--- TEXTO DE APOIO ---
FIDALGO – O Fidalgo socorre-se de uma falsa religiosidade para recuar a entrada na barca infernal.
Sobranceiro e confiante, dirige-se à Barca da Glória e tenta impor-se invocando a sua condição social. O
Anjo mostra-lhe que, em vida, fora tirano e desprezara o povo. De volta à Barca do Inferno quer voltar à
vida para ver, primeiro, a amante, depois a mulher. O Diabo, sarcástico, revela-lhe que ambas o
enganavam.
PARVO – Esta cena exprime a candura dos pobres de espírito na sua agressividade instintiva e injuriosa
contra o Diabo e os pecadores orgulhosos.
SAPATEIRO – Nesta cena privilegia-se a crítica à falsa religiosidade do Sapateiro, porque é nas práticas
religiosas que ele procura a salvação. Confessar-se, ouvir a missa, comungar e dar esmolas são atos
religiosos que só fazem alcançar o céu àqueles que levam uma vida honesta. Não era o caso do
Sapateiro.

--- BLOCO DE DADOS ---
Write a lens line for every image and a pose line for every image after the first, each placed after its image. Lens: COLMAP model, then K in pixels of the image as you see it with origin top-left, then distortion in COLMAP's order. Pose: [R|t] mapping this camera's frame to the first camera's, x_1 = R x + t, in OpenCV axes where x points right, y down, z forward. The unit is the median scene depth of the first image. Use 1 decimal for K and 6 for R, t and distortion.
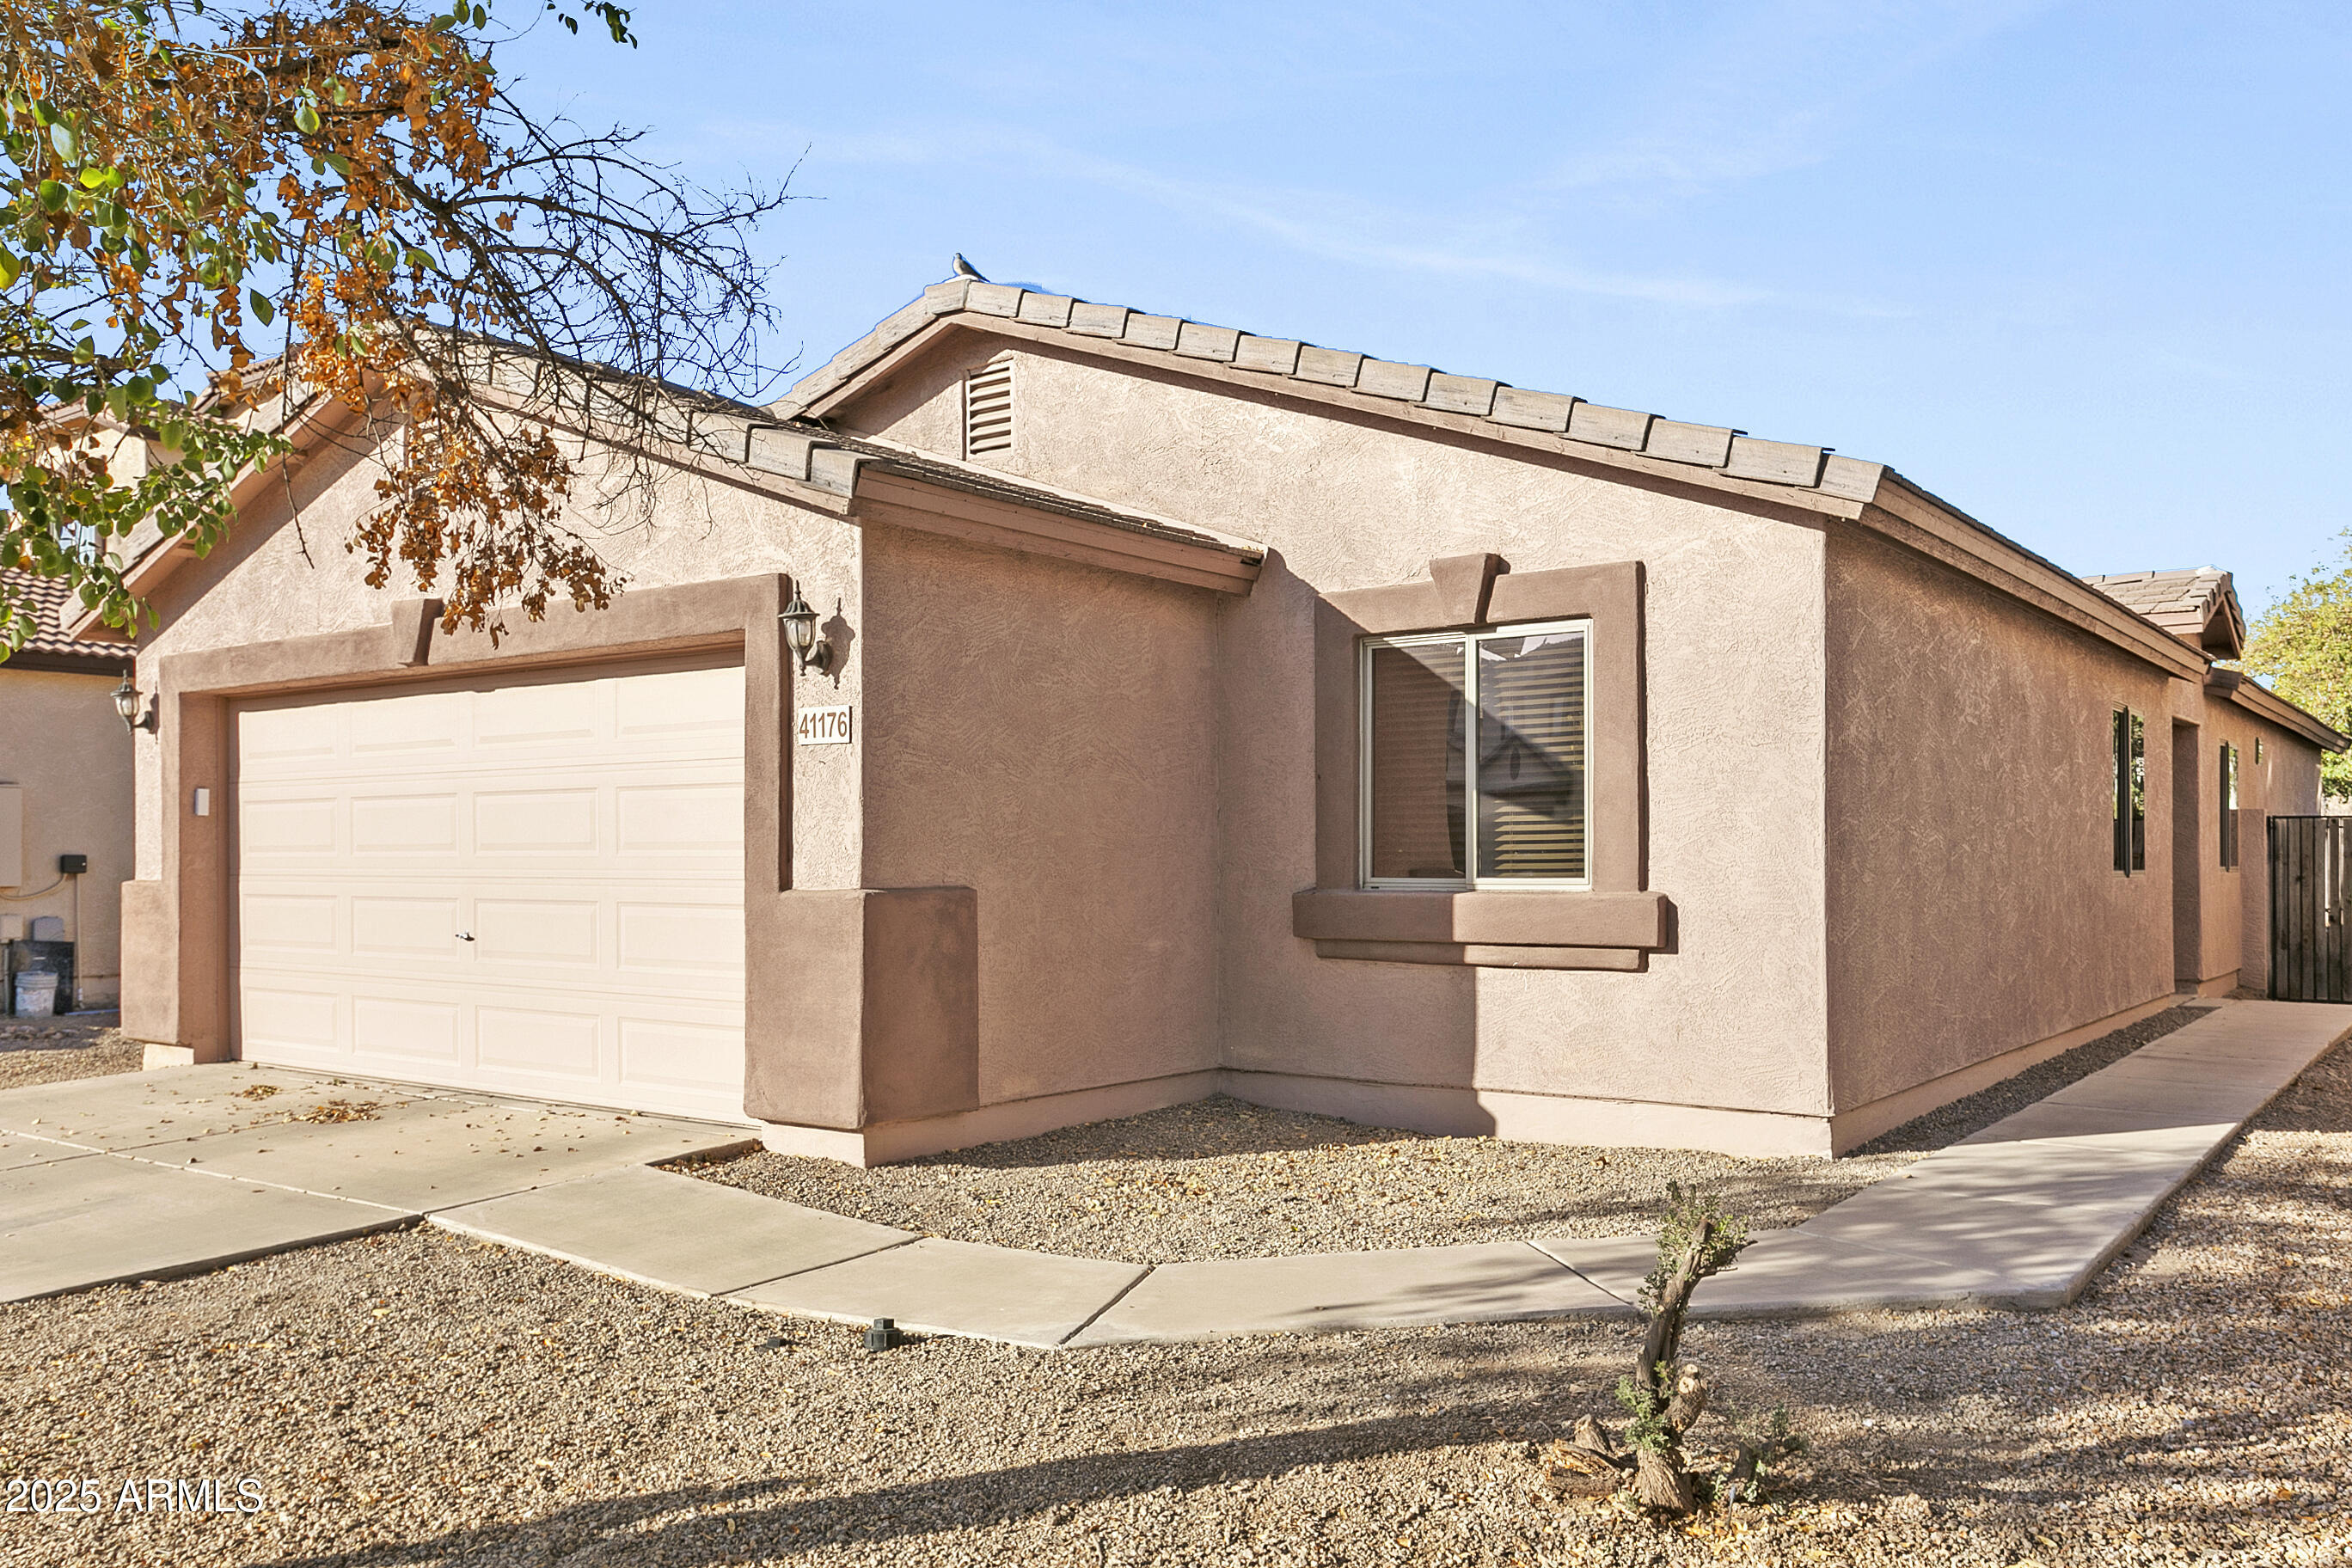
lens RADIAL K [[1862.6, 0, 1174.7], [0, 1862.6, 819.0], [0, 0, 1]] dist [-0.002224, -0.000691]
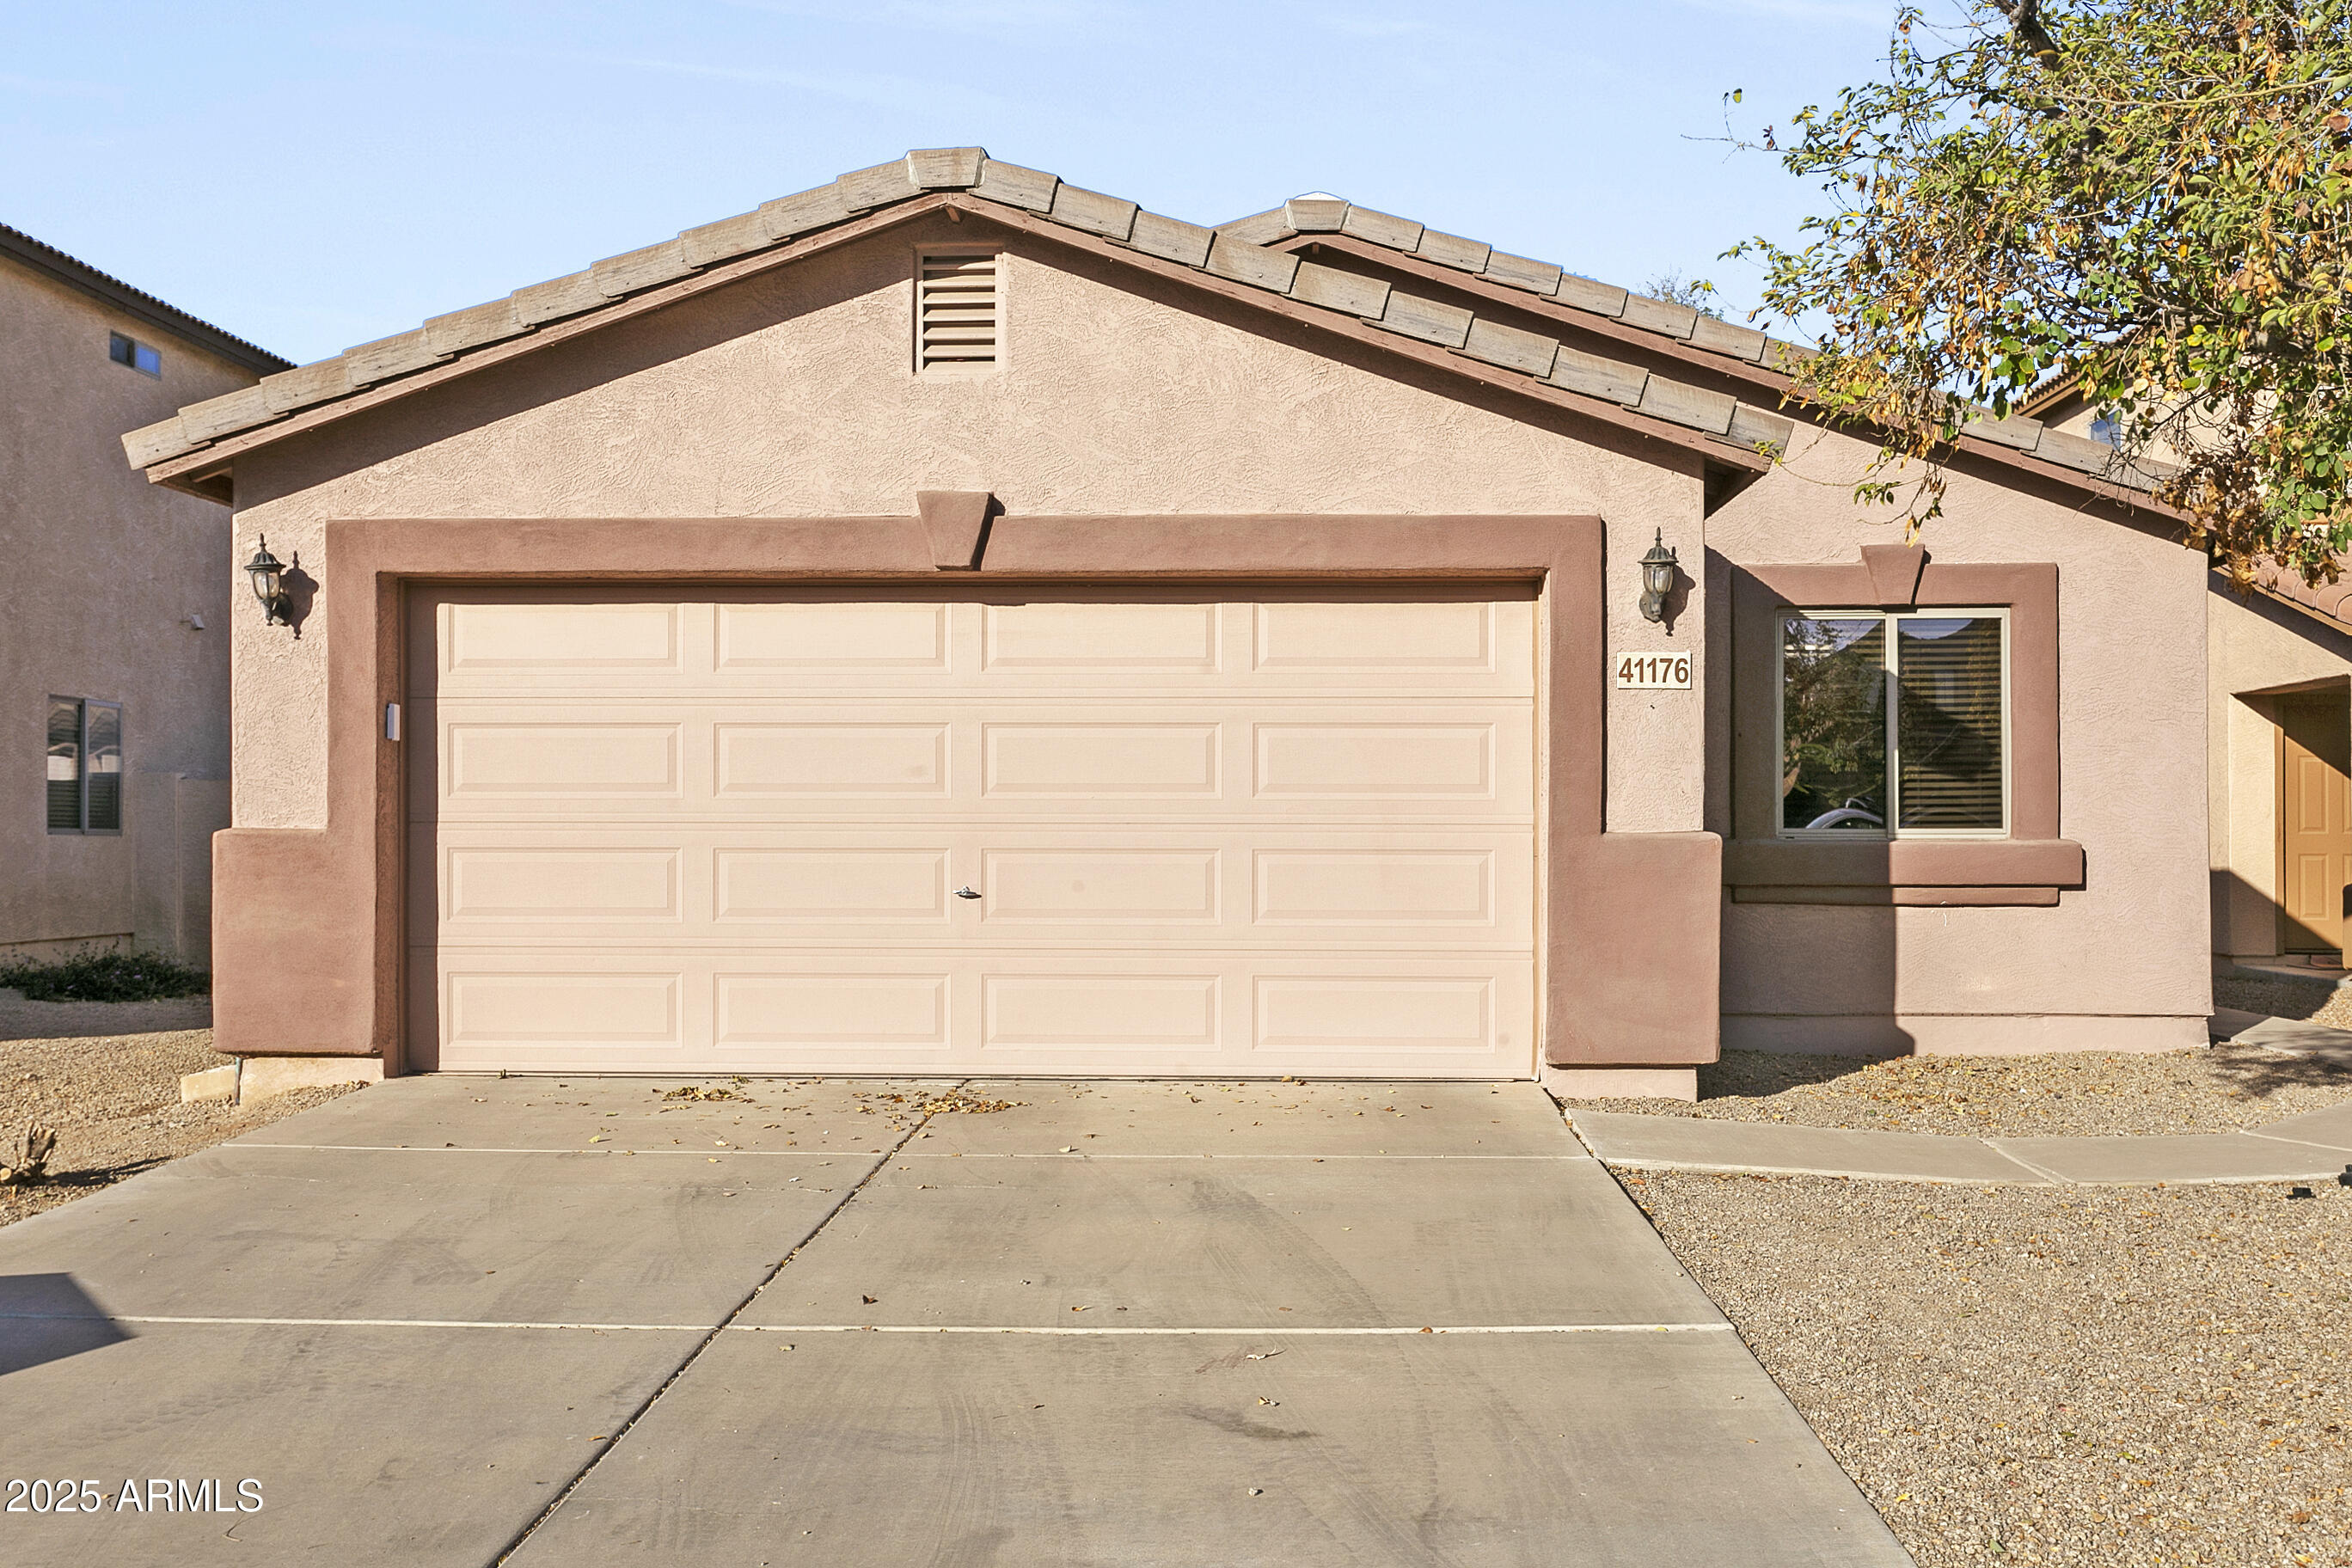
lens RADIAL K [[2197.6, 0, 1176.0], [0, 2197.6, 784.0], [0, 0, 1]] dist [0.017786, 0.006760]
pose [[0.827223, 0.017333, 0.561606, -0.958307], [-0.015428, 0.999848, -0.008133, 0.022490], [-0.561661, -0.001937, 0.827365, 0.136944]]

--- TAREFAS A REALIZAR ---
1. Responda às perguntas sobre o texto de apoio:
(a) Que condição invoca o Fidalgo ao tentar impor-se na Barca da Glória?
(b) Contra quem se dirige a agressividade do Parvo?
(c) Que atos religiosos são enumerados na cena do Sapateiro?
2. Reproduza fielmente o trecho do texto de apoio entre "Sobranceiro e confiante, dirige-se" e "os pecadores orgulhosos.", inclusive.

--- LISTA DE SOLUÇÕES ---
1.
(a) A sua condição social.
(b) Contra o Diabo e os pecadores orgulhosos.
(c) Confessar-se, ouvir a missa, comungar e dar esmolas.

2.
Sobranceiro e confiante, dirige-se à Barca da Glória e tenta impor-se invocando a sua condição social. O
Anjo mostra-lhe que, em vida, fora tirano e desprezara o povo. De volta à Barca do Inferno quer voltar à
vida para ver, primeiro, a amante, depois a mulher. O Diabo, sarcástico, revela-lhe que ambas o
enganavam.
PARVO – Esta cena exprime a candura dos pobres de espírito na sua agressividade instintiva e injuriosa
contra o Diabo e os pecadores orgulhosos.